Experimental investigation behavior of porous media under fast volume heating

Exact simulation of shock wave generation in porous media under powerful volume heating requires development of models of energy transformation from deposited energy to shock wave energy. Transparent nanostructural dielectric ($SiO_2$ aerogel) with density $0.04-0.25 \: g/cm^3$ was choicen as the investigated porous medium. Solid mica ($2.7\:g/cm^3$) was used for comparison. Electron beam (current 10-20~kA, energy 300~keV, duration 100~ns) was used for heating. Both aerogel and mica samples were considerable thinner than the corresponding electron stopping depths.

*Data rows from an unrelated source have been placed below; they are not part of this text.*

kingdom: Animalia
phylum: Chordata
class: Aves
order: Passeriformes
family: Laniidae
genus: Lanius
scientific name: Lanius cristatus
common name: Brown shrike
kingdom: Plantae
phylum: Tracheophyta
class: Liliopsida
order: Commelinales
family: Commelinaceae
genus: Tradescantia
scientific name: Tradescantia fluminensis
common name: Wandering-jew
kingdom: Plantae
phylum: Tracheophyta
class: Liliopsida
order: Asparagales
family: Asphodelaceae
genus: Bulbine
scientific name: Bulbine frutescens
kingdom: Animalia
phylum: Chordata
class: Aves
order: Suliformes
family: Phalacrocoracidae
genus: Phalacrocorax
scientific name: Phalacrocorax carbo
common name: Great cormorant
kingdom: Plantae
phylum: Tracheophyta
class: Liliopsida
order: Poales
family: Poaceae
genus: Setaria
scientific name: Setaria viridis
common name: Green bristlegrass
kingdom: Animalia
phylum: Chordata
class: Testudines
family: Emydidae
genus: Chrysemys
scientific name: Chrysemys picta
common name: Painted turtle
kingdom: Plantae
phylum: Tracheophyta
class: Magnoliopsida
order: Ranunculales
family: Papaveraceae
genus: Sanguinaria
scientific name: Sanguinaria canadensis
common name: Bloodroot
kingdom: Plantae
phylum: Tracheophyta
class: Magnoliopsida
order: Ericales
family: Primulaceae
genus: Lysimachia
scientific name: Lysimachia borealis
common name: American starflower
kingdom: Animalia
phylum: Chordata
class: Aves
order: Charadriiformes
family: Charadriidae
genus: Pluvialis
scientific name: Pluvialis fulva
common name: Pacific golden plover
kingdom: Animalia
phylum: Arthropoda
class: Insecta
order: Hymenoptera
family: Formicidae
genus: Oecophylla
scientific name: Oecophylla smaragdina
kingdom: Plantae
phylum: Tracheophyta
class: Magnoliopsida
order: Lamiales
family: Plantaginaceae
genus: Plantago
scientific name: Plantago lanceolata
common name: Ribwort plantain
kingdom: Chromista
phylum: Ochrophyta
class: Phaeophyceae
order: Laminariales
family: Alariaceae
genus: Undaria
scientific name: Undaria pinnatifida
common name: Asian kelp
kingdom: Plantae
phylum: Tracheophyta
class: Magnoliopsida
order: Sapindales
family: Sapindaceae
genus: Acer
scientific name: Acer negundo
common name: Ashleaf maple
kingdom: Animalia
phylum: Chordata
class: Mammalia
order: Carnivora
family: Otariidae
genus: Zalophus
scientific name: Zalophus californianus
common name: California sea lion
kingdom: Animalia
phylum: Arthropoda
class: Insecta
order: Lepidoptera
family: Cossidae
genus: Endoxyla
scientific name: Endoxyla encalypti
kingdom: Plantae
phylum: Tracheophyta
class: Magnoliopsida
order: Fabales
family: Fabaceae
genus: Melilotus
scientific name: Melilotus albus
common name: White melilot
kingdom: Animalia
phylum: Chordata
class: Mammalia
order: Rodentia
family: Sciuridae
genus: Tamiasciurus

Thin aerogel and mica plates were placed side by side and simultaneously irradiated by electron beam perpendicular to their surface for comparison of light radiation of porous and solid media. Images were recorded by fast frame cameras. Irradiated aerogel was much brighter than mica during the heating despite the equal deposited energy. Expansion velocities of aerogel and mica were measured using streak camera. Expansion velocity of mica was higher than expansion velocity of aerogal by a factor of 3. This discrepancy can be considered as a result of pore collapse immediately during the volumetric energy deposition. As a result, velocities of expansion of both porous and solid thin targets for energy density $2-10 \: kJ/g$ were measured. These data were used to obtain numerical model.